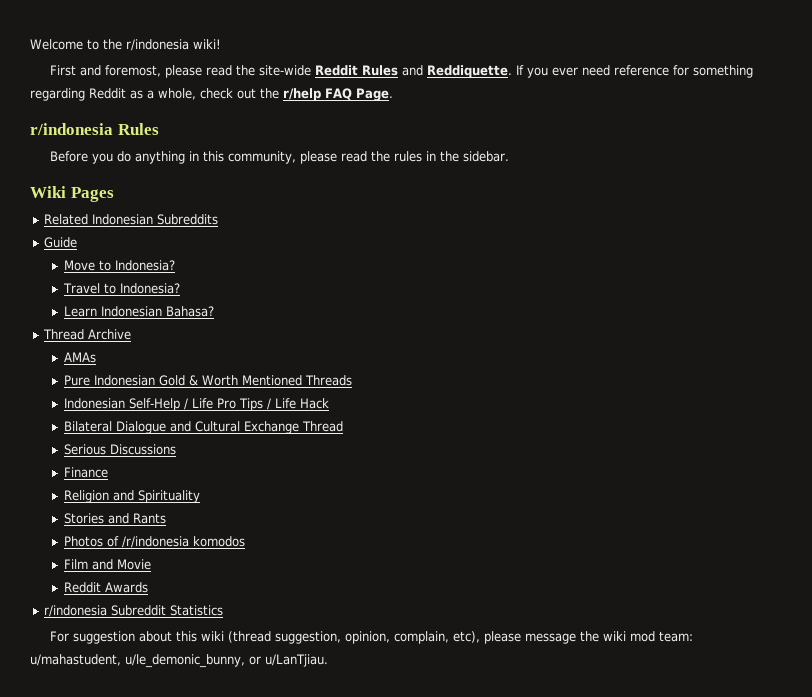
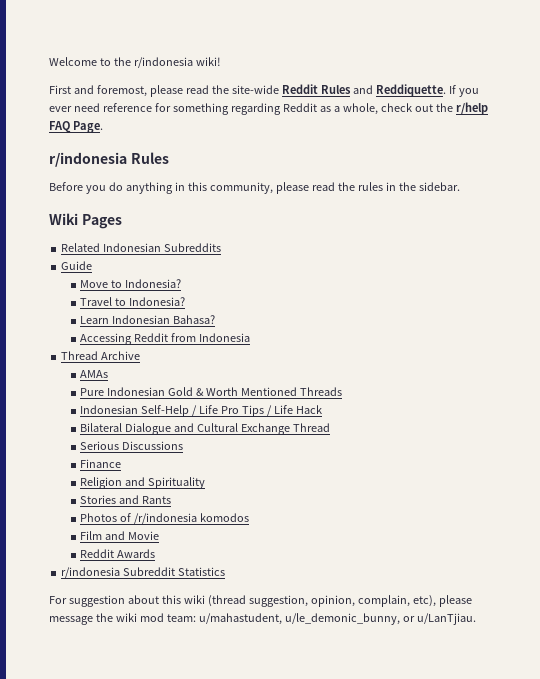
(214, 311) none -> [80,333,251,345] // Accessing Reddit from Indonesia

==

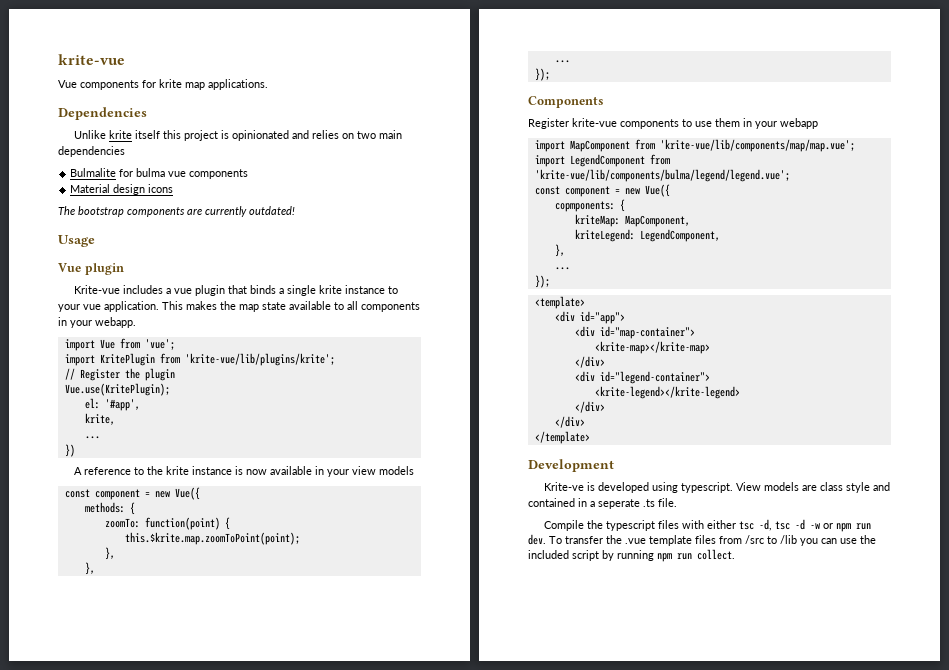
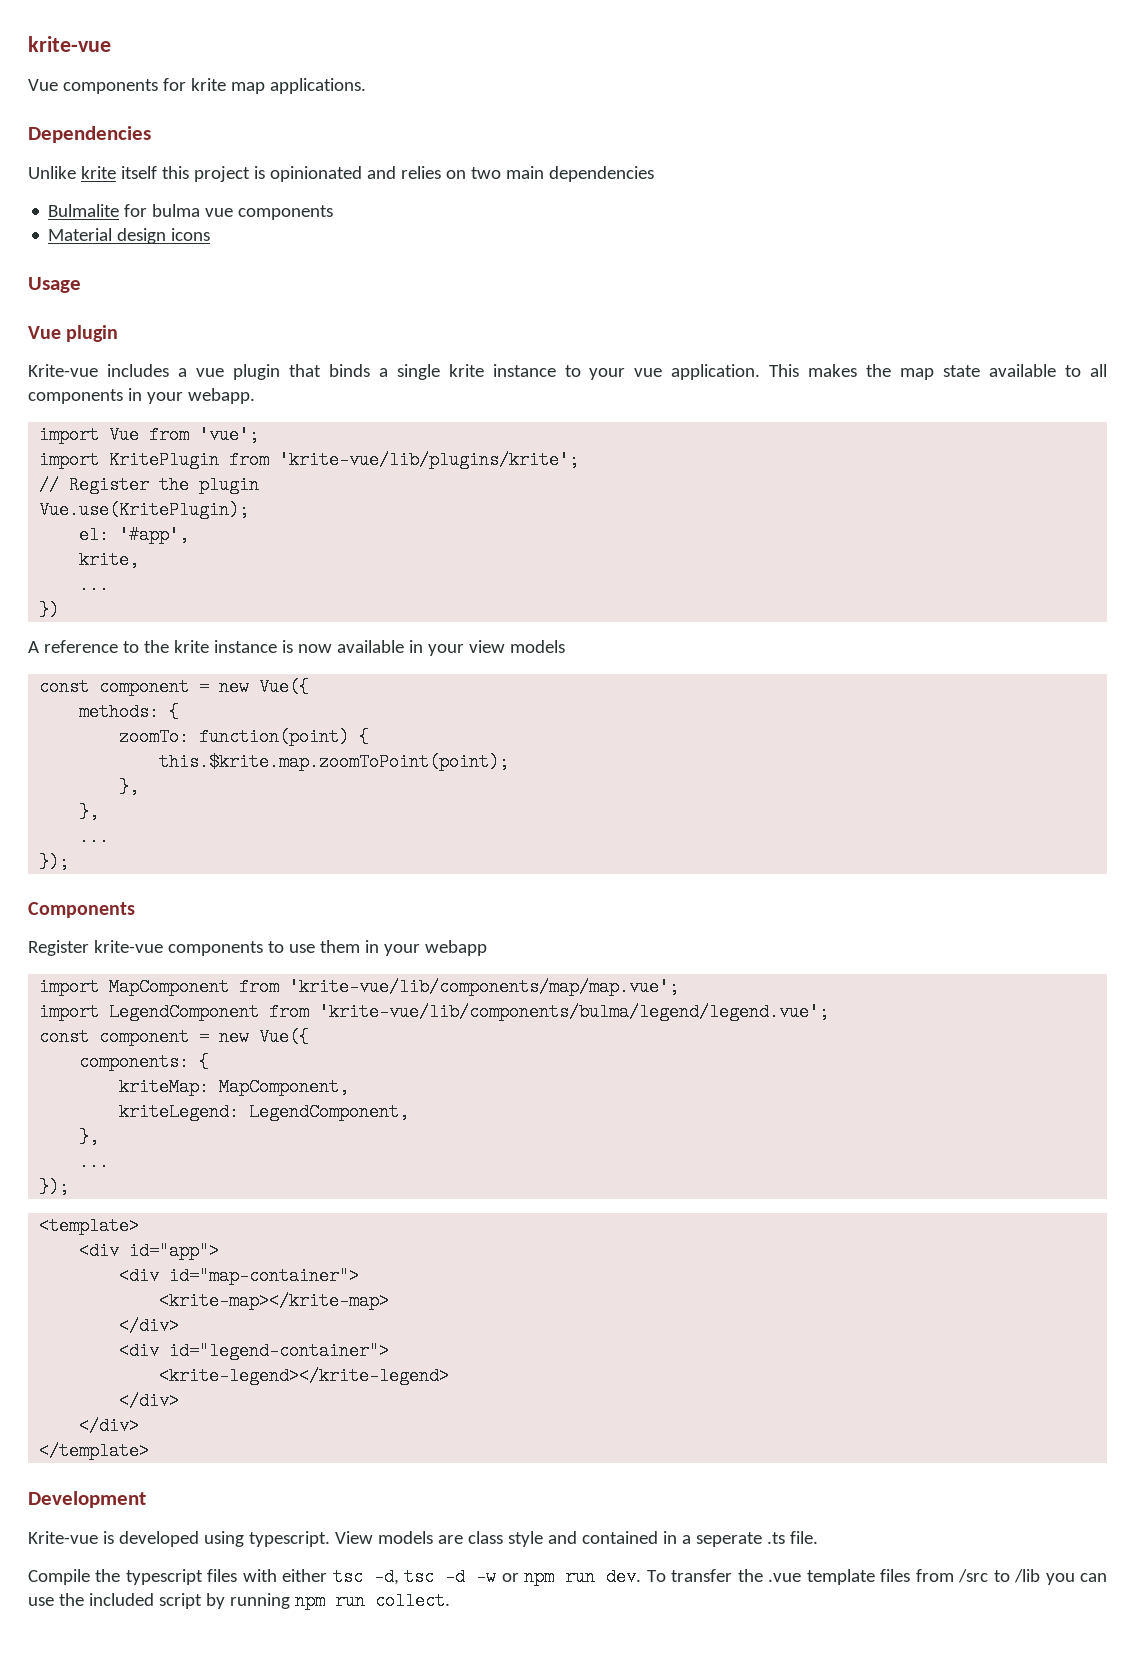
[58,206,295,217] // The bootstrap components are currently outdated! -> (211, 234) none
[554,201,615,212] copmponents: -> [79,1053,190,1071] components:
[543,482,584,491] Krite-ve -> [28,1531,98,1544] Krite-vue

--

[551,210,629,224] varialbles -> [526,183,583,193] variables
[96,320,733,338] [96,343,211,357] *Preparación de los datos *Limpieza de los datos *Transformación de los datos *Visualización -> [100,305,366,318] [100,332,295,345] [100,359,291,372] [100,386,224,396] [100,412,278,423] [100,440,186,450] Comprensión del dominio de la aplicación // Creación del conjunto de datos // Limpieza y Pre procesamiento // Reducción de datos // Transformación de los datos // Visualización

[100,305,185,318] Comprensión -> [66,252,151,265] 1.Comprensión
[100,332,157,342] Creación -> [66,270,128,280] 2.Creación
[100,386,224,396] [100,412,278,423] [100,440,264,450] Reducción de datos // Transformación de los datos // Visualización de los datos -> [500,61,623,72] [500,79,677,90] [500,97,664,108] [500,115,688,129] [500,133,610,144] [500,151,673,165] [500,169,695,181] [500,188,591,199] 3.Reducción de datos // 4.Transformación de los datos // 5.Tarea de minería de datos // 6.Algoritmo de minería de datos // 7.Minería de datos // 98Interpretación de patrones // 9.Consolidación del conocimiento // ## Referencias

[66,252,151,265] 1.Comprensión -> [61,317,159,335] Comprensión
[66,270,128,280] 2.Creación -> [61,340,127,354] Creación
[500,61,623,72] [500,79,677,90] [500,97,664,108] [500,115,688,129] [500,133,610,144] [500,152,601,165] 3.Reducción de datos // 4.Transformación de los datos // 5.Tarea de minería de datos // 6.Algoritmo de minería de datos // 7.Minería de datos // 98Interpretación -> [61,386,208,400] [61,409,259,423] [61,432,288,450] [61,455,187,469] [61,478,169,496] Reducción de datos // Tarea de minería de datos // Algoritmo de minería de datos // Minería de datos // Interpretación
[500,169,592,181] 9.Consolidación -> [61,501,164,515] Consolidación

◆ Task statement ◆
Search the records for the word "none" and return every line that holds it.

◆ Solution ◆
(214, 311) none -> [80,333,251,345] // Accessing Reddit from Indonesia
[58,206,295,217] // The bootstrap components are currently outdated! -> (211, 234) none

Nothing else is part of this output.